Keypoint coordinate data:

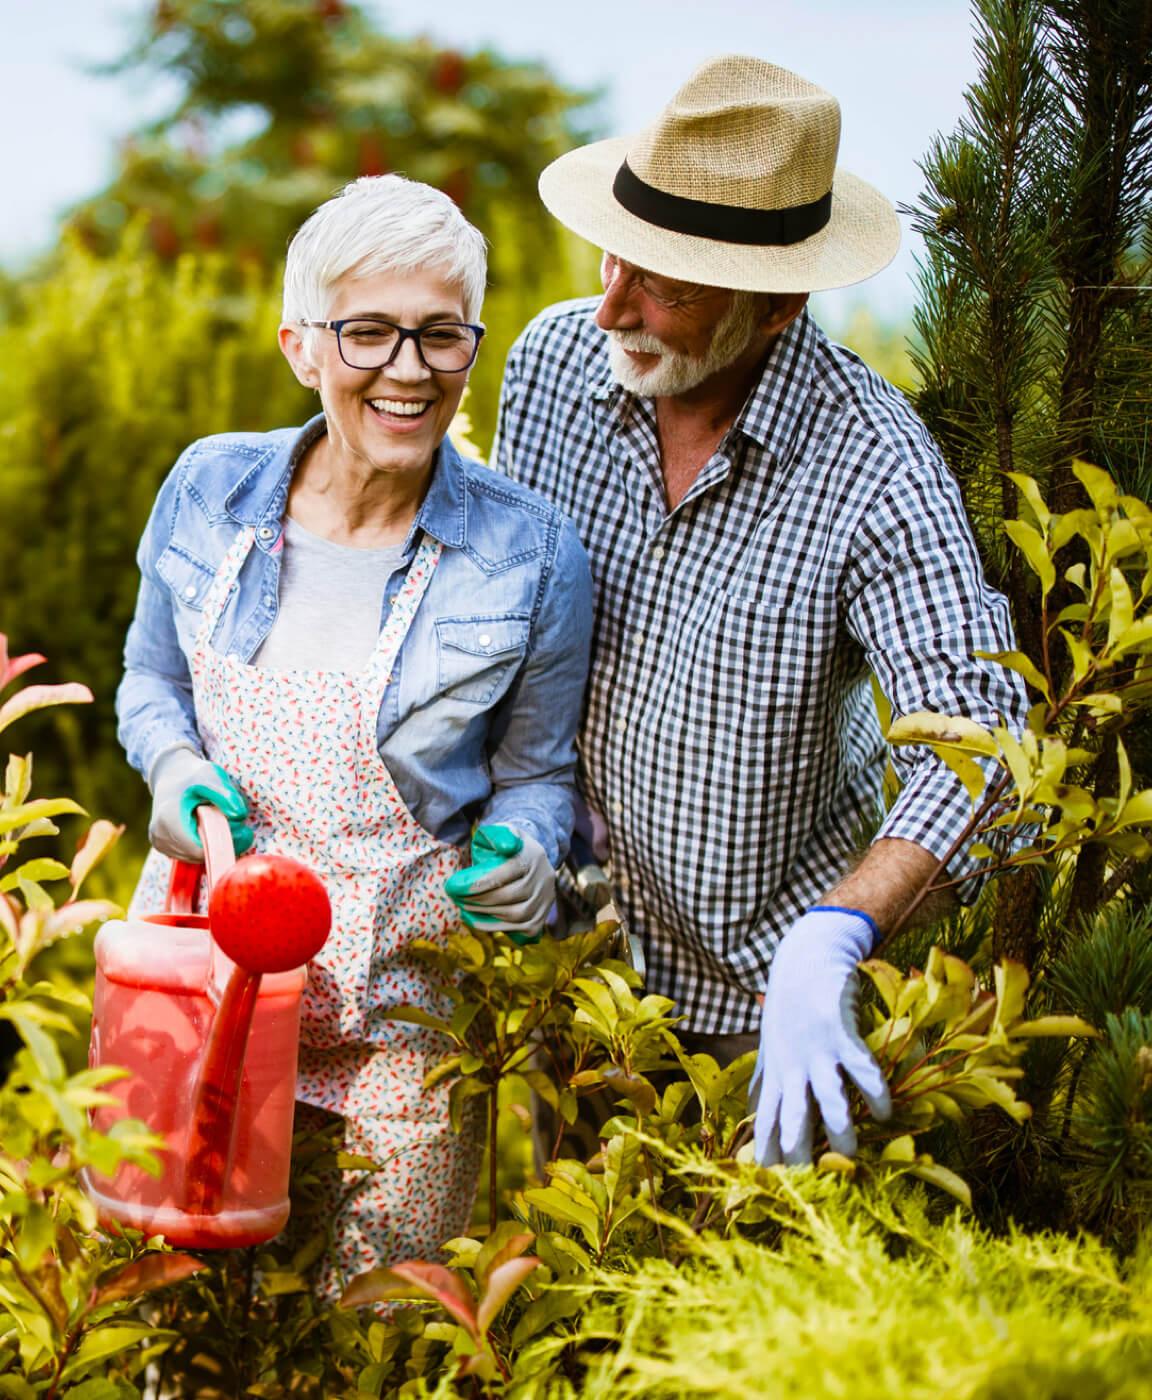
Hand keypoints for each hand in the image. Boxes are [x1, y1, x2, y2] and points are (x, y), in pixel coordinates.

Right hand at [148, 747, 253, 861]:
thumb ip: (227, 796)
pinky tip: (203, 827)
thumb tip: (240, 816)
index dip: (224, 843)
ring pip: (195, 857)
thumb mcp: (213, 777)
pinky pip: (188, 855)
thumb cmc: (193, 775)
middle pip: (199, 854)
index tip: (239, 828)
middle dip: (220, 842)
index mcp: (169, 819)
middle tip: (229, 821)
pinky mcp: (161, 846)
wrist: (170, 773)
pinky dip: (201, 844)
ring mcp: (159, 843)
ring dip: (211, 844)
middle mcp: (159, 835)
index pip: (200, 849)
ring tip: (214, 821)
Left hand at [444, 824, 553, 944]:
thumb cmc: (503, 847)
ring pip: (515, 914)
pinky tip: (475, 918)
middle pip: (510, 895)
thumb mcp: (499, 833)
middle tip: (456, 897)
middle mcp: (544, 878)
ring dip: (484, 913)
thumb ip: (497, 836)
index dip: (478, 881)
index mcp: (534, 855)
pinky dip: (493, 926)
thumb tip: (505, 846)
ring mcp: (545, 900)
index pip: (507, 871)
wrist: (527, 861)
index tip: (453, 886)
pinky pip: (518, 928)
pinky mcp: (540, 918)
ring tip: (464, 906)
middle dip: (478, 899)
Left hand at [751, 906, 890, 1165]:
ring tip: (849, 1154)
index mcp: (777, 1073)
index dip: (768, 1152)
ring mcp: (816, 1051)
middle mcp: (793, 1067)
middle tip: (811, 1185)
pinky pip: (859, 1069)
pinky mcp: (840, 1033)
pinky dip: (874, 1091)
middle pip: (793, 1117)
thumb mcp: (769, 1043)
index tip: (771, 1184)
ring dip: (839, 1128)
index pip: (766, 1121)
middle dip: (800, 1152)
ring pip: (826, 1098)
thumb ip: (765, 1077)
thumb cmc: (787, 1005)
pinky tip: (886, 1111)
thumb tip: (752, 1108)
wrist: (805, 959)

PROBLEM:
Stop after the line containing "index mcp: (169, 819)": copy the records exactly from the first line up to there, leaving pictures out.

WORKED SOLUTION:
Hand keypoints for each hand in the image. Boxes are [x1, y1, x2, y2] and points are (x, y), in pixel coordinates.

Right hand at [148, 747, 253, 861]:
thumb ip: (227, 796)
pinky tip: (203, 827)
thumb tip: (240, 816)
index dip: (224, 843)
ring pip: (195, 857)
thumb mcp: (213, 777)
pinky pip: (188, 855)
thumb cmc: (193, 775)
middle pip: (199, 854)
index tip: (239, 828)
middle dip: (220, 842)
index mcp: (169, 819)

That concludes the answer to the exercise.